One of the main criteria used for whether a county qualifies for a waiver is if it has been designated a “Labor Surplus Area” by the Department of Labor, meaning there is more labor than available jobs. Currently in Kentucky, 47 counties and 3 cities are deemed Labor Surplus Areas, and therefore are “readily approvable” by the USDA, though more or all of Kentucky’s counties could potentially still be waived, as in the case in other states including New Mexico and Louisiana.
In addition to helping people make ends meet, waivers help local economies offset broader economic harms where layoffs and stagnant wages drag economies down. In 2013, when SNAP enrollment was at its highest, the program pumped over $1.3 billion into Kentucky grocery and convenience stores — with a multiplier of $1.70 in broader economic activity for every $1 spent through SNAP. This “countercyclical” effect helps to stimulate the economy when it is weak, preventing further job loss and economic decline as well as helping people make ends meet.
Work requirements are a step backwards
A comprehensive review of research shows that, for both SNAP and cash assistance through Temporary Assistance to Needy Families (TANF), work requirements:
- Don’t create stable, long-term employment,
- Don’t reduce poverty, and in some cases result in more people at or below 50 percent of poverty and
- Don’t increase the likelihood of finding employment.

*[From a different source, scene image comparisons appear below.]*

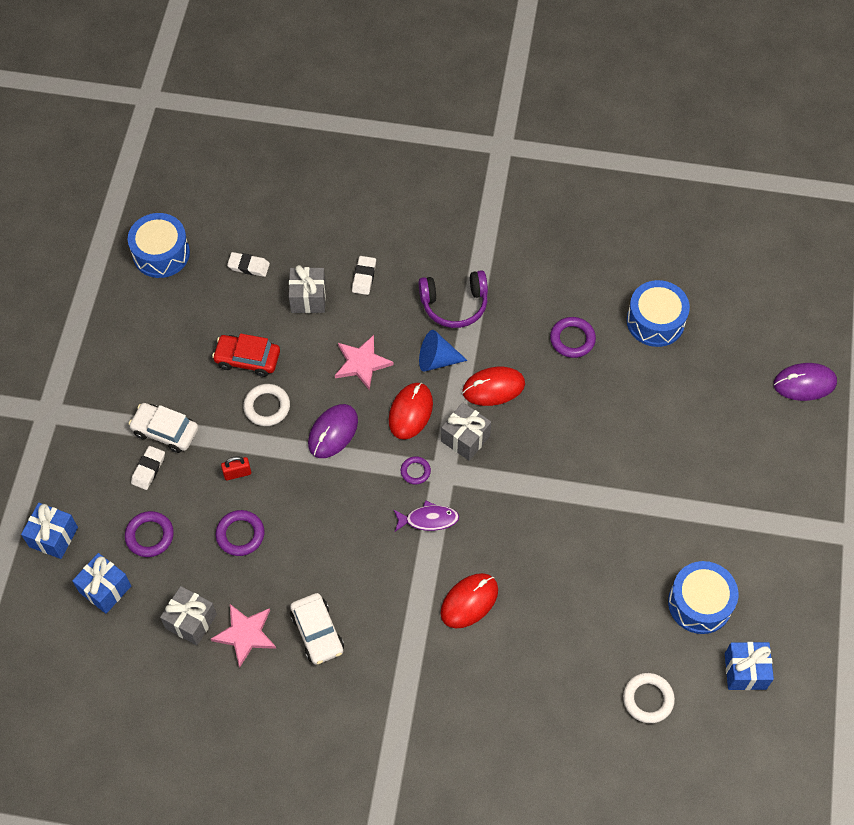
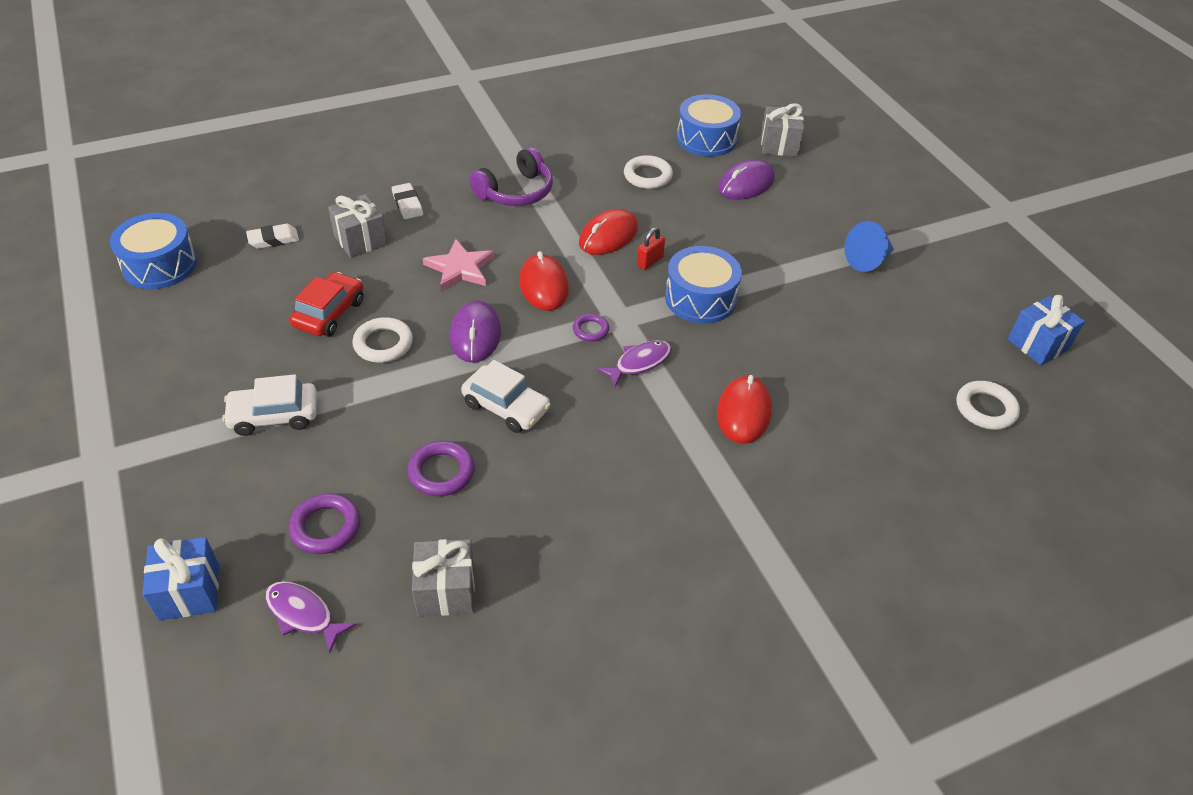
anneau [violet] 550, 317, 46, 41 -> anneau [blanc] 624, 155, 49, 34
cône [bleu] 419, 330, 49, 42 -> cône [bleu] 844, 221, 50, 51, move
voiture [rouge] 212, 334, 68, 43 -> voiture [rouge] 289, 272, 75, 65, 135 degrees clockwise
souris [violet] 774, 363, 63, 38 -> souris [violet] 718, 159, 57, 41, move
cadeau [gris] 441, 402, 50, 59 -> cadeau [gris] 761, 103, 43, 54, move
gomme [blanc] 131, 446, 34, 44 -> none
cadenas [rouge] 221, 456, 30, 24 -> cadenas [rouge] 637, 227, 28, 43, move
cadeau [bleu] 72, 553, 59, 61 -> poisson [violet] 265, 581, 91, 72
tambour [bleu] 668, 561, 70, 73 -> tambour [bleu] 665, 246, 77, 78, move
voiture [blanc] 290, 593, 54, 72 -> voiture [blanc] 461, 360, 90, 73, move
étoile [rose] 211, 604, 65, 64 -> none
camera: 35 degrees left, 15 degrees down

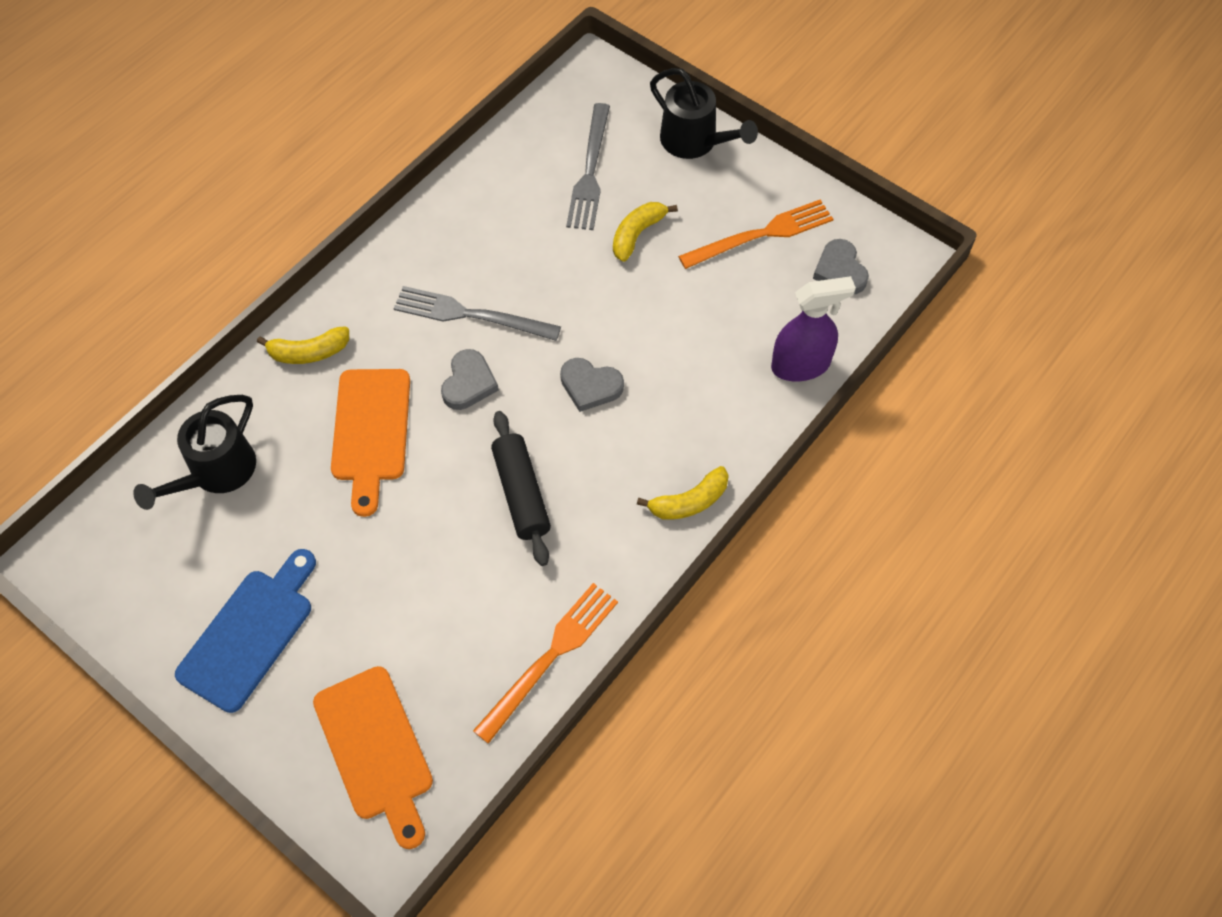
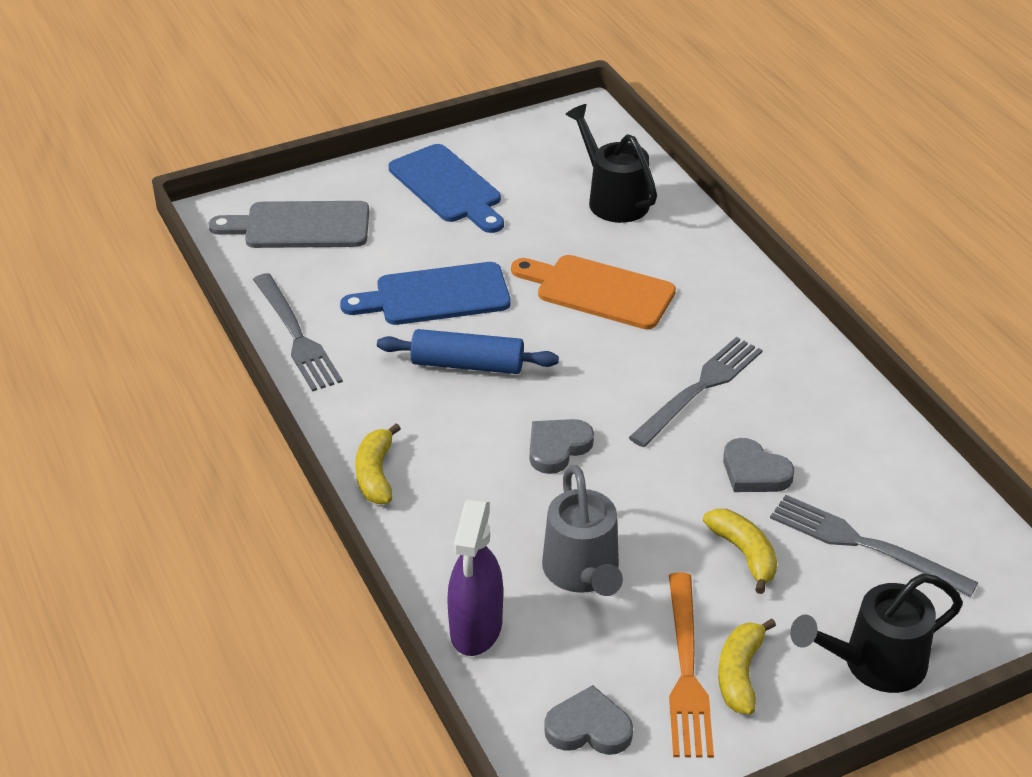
banane [jaune] 257, 326, 92, 38 -> banane [jaune] 718, 618, 58, 96, move
cœur [gris] 441, 349, 58, 61 -> cœur [gris] 723, 438, 71, 54, move
rouleau à pâtisserie [noir] 491, 411, 60, 155 -> rouleau à pâtisserie [bleu] 377, 329, 182, 45
fourchette [orange] 473, 583, 145, 161 -> fourchette [gris] 253, 273, 90, 119
planche à découper [orange] 313, 666, 120, 183 -> planche à découper [gris] 209, 201, 160, 47
none -> planche à découper [bleu] 340, 262, 171, 63
none -> arrosoir [gris] 542, 465, 81, 131
camera: 115 degrees right, 20 degrees down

A recent example is in Maine, where in October of 2014 the three-month time limit for non-disabled adults without children was reinstated. In the four quarters following the cutoff, work rates for these SNAP enrollees did not meaningfully change, and of those who were cut off SNAP, over half said they were still unsuccessfully looking for a job. Nationally, work rates among SNAP households have risen for decades, even while non-disabled adults without dependents were not required to work in order to keep benefits, including for households with at least one working age, non-disabled adult.

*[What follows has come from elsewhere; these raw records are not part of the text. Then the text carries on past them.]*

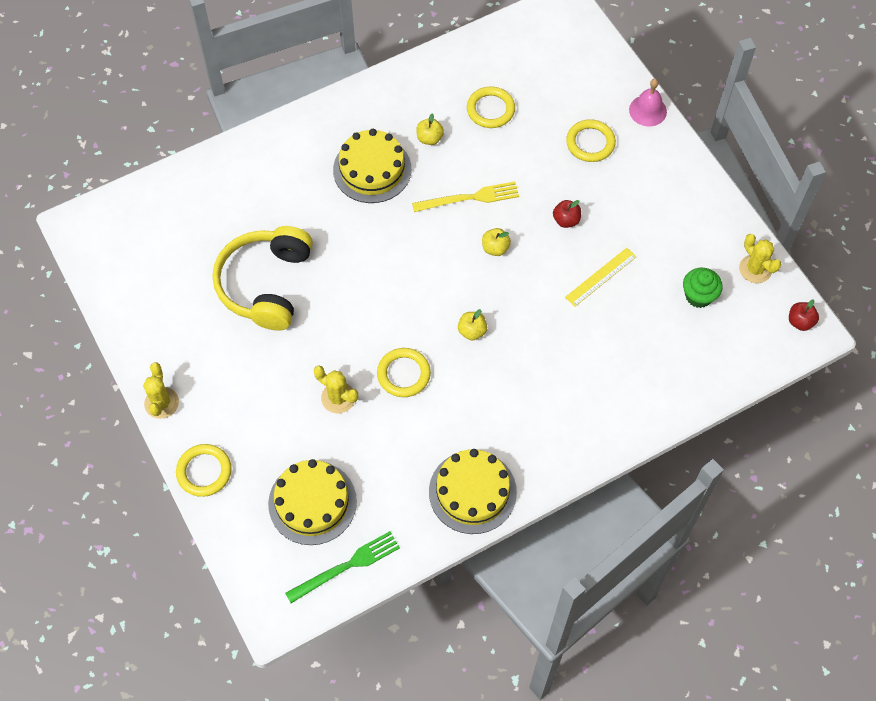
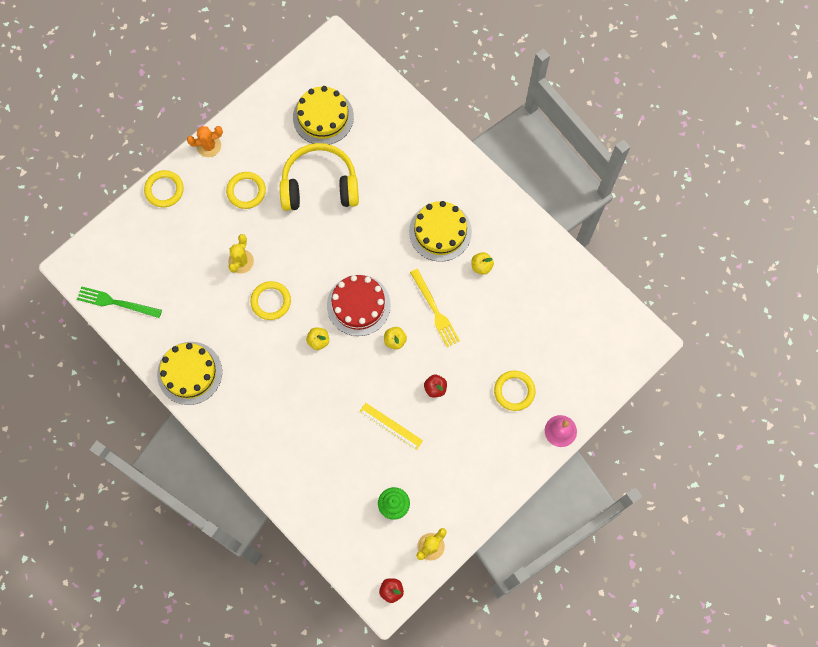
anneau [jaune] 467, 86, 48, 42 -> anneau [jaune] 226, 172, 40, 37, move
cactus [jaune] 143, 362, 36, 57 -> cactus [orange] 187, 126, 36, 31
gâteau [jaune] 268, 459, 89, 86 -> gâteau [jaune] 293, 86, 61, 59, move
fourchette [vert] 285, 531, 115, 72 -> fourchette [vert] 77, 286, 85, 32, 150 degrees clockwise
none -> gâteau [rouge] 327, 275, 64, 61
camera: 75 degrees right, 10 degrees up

Although work requirements don’t achieve the goals proponents claim, they do result in fewer people receiving vital support to help make ends meet. As Kentucky’s waivers expire, most low-income adults won’t see their incomes rise or find jobs that offer more hours, but will see their food assistance terminated. Addressing poverty requires public investments in infrastructure and other areas that will create jobs and policies like raising the quality of jobs — not taking away supports that help people meet essential needs.